Irene loved her new town of residence, and in 2000, she proudly purchased a beautiful home of her own. She was an excellent steward of this blessing she knew was from God. A nature lover, she enjoyed gardening and even was awarded best yard by her home association. She also enjoyed making things with her hands, such as arts and crafts.
In 2007, Irene retired from BMI. She was an amazing grandmother, as much as she was a fantastic mother. She felt very blessed by the irony that her only two grands were born 24 years apart. This, however, enabled her to spend unlimited time with each, until at least both were near their teens, and that included various road trips and fun times with each. She was humored by their competition for her, and fascinated that as very young children, they both came up similar nicknames for her! In fact, humor was one of her greatest qualities, as she loved to laugh, crack jokes, tease others in fun, and just enjoy living. Retirement led to a life of leisure, but again, after Covid hit, Irene relaxed but stayed busy at home and enjoyed doing puzzles, watching her soaps, favorite gameshows, animal programs, serving the Lord, being Mom, Grandma, Auntie, Sis, Cousin, and Friend to those she loved and cared for. She also loved chatting it up daily with her youngest granddaughter, who kept her energized with laughter and love.
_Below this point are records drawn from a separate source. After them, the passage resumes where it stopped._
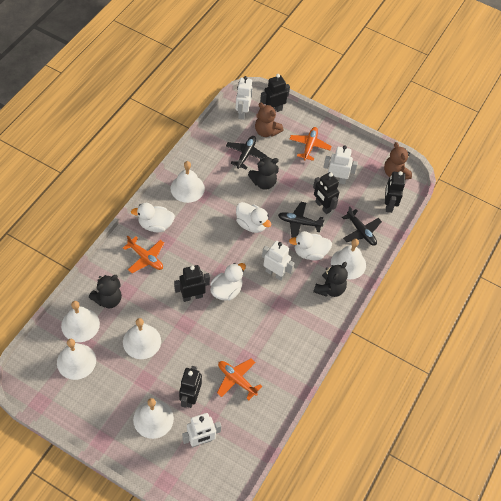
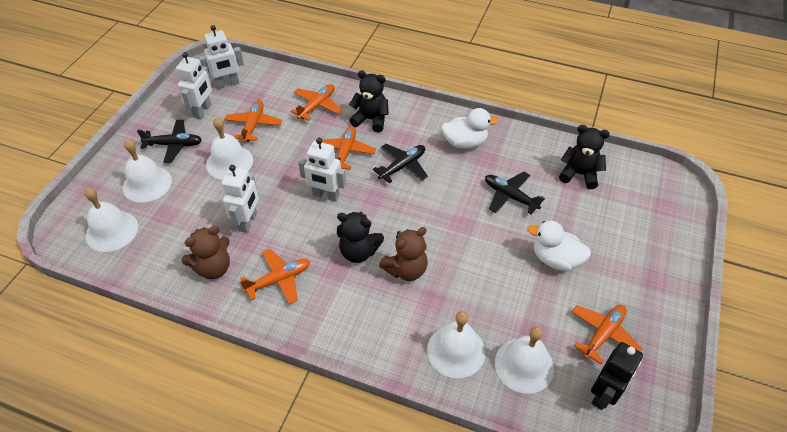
black robot: [174,265,210,302] [179,366,202,408] [260,74,290,112] [313,172,339,214] [385,171,405,213] = 5 -> [591,342,643,410] = 1
orange plane: [123,235,164,273] [217,359,262,400] [290,127,332,161] = 3 -> [224,100,282,143] [240,249,310,305] [290,84,342,121] [322,126,376,170] [571,305,642,364] = 5
white bell: [57,339,96,380] [61,301,100,342] [123,318,161,359] [133,398,174,439] [171,161,205,203] [331,239,366,279] = 6 -> [84,187,138,252] [123,139,172,203] [206,117,253,180] [427,311,485,378] [495,326,554,394] = 5
white duck: [131,203,175,232] [210,263,246,301] [236,202,271,233] [289,231,332,261] = 4 -> [441,108,499,149] [528,221,591,271] = 2

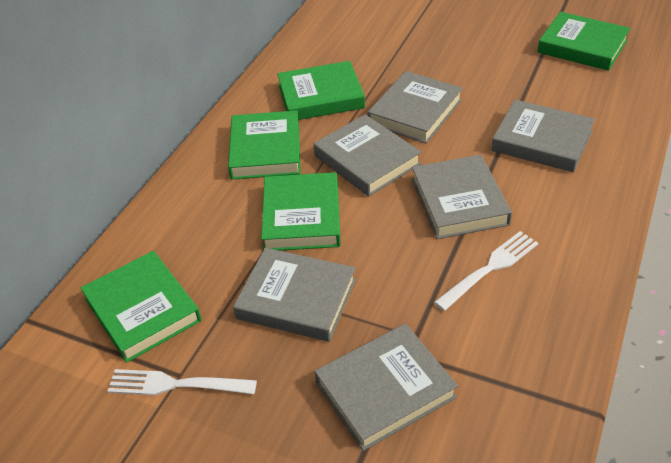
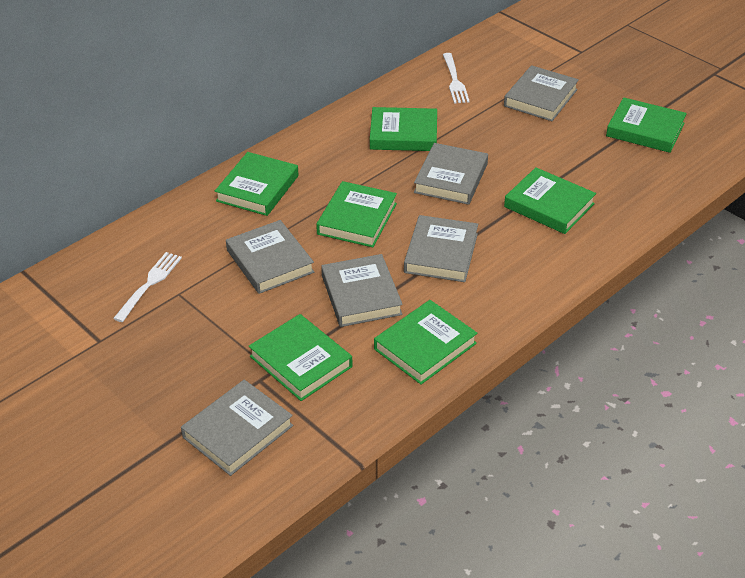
green book: [80,251,202,363] [228,110,301,179] [261,172,341,251] [277,61,365,120] [537,12,630,71] = 5 -> [215,152,298,216] [249,314,353,401] [316,181,397,247] [370,107,437,151] [374,300,478,385] [504,167,596,234] [606,97,687,153] = 7

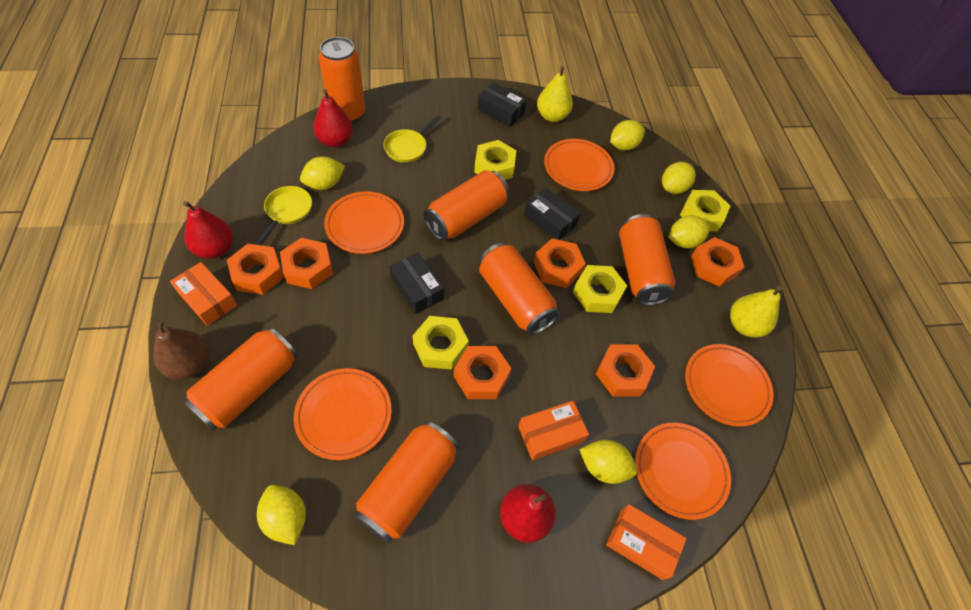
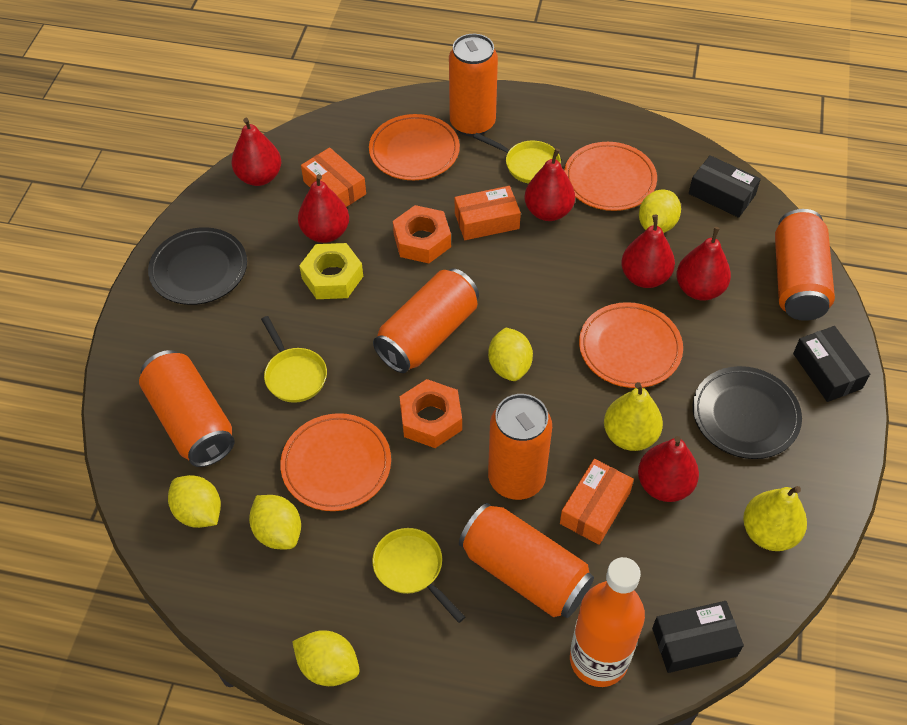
black plate: none = 0 -> [148,227,247,305] [693,366,802,459] = 2
brown pear: [154,320,209,379] = 1 -> none = 0
orange bottle: none = 0 -> [570,557,645,687] = 1
orange nut: [227,244,284,295] [280,238,333,289] [454,346,512,399] [534,238,586,288] [596,344,655,396] [691,237,744,287] = 6 -> [393,205,451,263] [400,379,462,448] = 2
orange plate: [294,368,392,460] [324,191,404,254] [544,139,614,191] [635,423,731,520] [685,344,773,427] = 5 -> [280,413,391,511] [369,114,460,180] [564,142,657,211] [579,302,683,388] = 4
red pear: [183,201,233,259] [313,89,353,147] [500,484,556,543] = 3 -> [232,118,281,186] [298,174,349,243] [525,148,575,221] [621,214,675,288] [638,436,699,502] [676,227,731,300] = 6
yellow lemon: [257,485,306,545] [300,157,345,190] [579,440,637,484] [610,120,645,150] [662,162,696,194] [668,215,710,248] = 6 -> [168,475,221,528] [249,495,301,549] [292,630,360,686] [488,327,533,381] [639,190,681,233] = 5
yellow nut: [413,316,469,370] [474,140,516,180] [573,265,627,313] [680,190,730,231] = 4 -> [299,243,363,299] = 1
yellow pan: [256,186,312,245] [383,115,441,163] = 2 -> [261,316,327,403] [372,528,465,623] [473,133,561,183] = 3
Her children and grandchildren were her pride. Irene is survived by her three children, Derrick (Loren), Rod (Iris), and Fathiyah, former son-in-law Morro, granddaughters Amber and Amira, sisters Rachel and Hazel, devoted in-laws, nieces and nephews, and other loving family members—both by blood-relation and marriage—as well as many friends, former colleagues, and her church family. How she loved others will live on in all she touched and cared for.